PROVIDED DATA Block Start
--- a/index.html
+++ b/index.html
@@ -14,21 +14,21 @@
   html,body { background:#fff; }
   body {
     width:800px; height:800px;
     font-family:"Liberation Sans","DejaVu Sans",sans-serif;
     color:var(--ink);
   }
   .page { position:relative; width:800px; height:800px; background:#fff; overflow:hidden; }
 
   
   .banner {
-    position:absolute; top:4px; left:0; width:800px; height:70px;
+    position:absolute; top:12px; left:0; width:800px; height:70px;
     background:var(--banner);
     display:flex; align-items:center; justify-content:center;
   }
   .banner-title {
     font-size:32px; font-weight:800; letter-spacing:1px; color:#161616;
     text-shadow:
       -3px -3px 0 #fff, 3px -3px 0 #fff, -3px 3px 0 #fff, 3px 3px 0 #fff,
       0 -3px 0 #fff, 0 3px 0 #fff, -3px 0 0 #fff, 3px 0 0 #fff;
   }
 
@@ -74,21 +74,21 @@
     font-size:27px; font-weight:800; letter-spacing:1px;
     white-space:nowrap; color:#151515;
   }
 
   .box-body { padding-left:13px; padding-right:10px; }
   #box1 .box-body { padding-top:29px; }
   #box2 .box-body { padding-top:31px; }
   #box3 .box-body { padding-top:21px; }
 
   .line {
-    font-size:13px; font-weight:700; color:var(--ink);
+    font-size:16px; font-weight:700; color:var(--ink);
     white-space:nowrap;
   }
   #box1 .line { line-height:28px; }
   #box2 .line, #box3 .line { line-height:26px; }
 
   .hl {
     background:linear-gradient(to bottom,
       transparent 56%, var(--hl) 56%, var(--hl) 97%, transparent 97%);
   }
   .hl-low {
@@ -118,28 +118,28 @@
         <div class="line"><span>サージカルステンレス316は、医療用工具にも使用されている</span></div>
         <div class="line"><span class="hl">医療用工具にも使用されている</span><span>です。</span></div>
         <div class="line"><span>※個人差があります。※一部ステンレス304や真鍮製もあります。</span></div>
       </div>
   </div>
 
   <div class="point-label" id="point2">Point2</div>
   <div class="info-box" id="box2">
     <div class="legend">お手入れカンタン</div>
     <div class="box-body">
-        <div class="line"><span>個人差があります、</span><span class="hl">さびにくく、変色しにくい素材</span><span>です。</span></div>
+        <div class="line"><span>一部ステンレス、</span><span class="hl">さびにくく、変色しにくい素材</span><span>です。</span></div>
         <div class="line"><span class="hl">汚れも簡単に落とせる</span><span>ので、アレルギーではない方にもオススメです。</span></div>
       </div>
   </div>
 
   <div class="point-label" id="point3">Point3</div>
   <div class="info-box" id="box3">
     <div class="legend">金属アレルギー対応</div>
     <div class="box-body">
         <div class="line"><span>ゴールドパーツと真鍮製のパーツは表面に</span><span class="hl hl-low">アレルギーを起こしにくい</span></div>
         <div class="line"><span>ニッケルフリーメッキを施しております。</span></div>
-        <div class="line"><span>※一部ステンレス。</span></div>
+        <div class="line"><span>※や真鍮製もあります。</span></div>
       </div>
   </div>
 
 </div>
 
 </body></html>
PROVIDED DATA Block End
PROVIDED DATA Block Start
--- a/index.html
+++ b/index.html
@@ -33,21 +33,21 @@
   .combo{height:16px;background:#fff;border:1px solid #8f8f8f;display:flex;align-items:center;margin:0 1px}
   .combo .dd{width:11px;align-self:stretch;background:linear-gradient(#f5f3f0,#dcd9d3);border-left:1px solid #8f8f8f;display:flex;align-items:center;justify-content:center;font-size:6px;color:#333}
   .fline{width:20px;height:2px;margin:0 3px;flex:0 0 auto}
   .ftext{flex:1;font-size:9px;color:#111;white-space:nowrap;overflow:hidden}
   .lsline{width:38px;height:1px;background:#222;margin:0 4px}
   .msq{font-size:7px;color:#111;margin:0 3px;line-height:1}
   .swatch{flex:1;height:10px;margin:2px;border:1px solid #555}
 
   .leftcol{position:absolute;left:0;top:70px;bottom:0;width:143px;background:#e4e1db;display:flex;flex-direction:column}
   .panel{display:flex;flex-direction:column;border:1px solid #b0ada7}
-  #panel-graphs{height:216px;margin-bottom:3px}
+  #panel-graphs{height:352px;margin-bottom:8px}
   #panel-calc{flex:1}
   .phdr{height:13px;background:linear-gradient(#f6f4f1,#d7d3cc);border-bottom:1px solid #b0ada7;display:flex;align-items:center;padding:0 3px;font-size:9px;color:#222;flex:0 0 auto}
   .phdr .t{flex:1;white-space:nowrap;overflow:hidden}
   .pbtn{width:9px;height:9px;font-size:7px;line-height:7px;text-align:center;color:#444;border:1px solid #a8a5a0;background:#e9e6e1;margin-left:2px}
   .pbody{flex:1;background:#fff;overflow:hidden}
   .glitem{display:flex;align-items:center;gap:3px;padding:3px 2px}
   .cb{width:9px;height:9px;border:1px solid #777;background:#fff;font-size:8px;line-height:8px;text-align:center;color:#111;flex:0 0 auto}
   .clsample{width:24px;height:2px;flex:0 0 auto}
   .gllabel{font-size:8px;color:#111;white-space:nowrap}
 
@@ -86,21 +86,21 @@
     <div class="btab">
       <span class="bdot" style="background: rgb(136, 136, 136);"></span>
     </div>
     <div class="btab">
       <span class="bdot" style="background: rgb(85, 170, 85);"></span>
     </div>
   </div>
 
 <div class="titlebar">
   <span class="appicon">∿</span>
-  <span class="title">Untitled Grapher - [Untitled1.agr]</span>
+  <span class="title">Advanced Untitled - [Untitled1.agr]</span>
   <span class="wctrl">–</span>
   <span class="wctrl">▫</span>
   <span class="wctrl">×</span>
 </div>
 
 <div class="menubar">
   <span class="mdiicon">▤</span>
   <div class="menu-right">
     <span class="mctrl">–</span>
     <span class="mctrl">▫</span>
PROVIDED DATA Block End
PROVIDED DATA Block Start
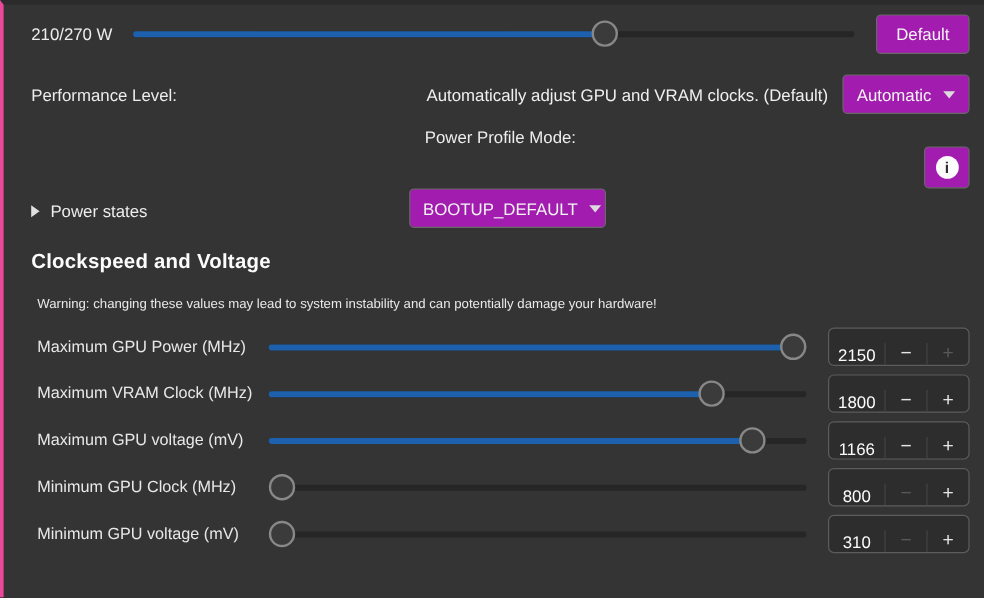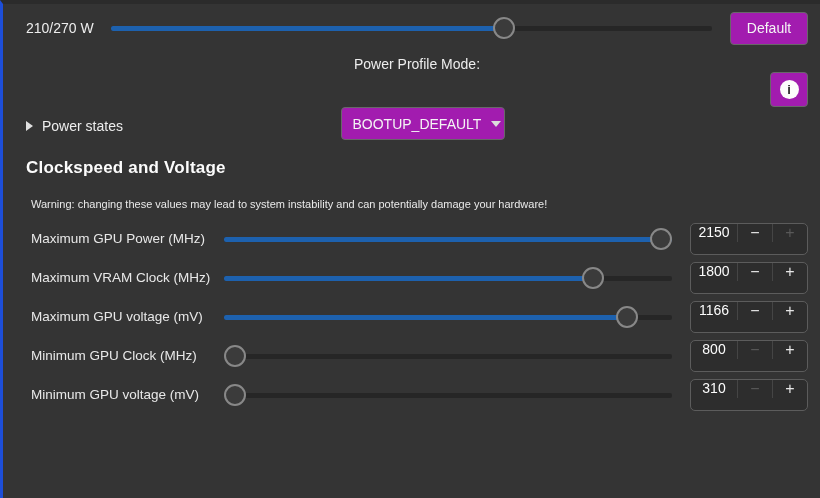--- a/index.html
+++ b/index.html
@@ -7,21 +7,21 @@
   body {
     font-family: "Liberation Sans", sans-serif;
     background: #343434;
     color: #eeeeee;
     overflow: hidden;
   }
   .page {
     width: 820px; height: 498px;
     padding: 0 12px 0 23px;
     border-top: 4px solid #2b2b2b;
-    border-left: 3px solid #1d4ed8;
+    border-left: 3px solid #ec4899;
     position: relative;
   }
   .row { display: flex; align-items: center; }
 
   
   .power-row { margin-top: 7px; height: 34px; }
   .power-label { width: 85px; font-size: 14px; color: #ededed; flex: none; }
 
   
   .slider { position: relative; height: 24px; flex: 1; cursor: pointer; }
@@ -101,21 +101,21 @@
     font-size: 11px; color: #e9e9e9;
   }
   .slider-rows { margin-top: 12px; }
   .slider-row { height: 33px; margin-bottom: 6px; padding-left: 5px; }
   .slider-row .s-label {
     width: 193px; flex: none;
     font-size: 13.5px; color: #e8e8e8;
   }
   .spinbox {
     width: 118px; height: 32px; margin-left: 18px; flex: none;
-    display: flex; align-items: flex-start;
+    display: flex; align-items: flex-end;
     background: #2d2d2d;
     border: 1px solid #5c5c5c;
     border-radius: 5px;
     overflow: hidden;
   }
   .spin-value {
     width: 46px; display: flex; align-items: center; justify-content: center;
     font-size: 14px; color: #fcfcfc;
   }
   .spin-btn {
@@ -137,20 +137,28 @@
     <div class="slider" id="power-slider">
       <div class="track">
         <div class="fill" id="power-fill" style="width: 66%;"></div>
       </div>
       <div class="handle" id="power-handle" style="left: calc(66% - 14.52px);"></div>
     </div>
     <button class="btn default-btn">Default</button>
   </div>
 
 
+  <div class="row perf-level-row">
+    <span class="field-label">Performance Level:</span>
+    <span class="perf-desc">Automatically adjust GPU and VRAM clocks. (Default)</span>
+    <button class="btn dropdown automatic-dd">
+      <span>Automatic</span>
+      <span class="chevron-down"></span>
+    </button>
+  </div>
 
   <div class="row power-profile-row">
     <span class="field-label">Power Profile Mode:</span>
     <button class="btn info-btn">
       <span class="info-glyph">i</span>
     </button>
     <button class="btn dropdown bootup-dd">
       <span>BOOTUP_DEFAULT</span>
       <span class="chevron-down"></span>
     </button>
PROVIDED DATA Block End
WORK TO COMPLETE: Search the data for the string "Untitled" and copy every line where it appears.

OUTPUT FOR THIS TASK:
-  <span class="title">Untitled Grapher - [Untitled1.agr]</span>
+  <span class="title">Advanced Untitled - [Untitled1.agr]</span>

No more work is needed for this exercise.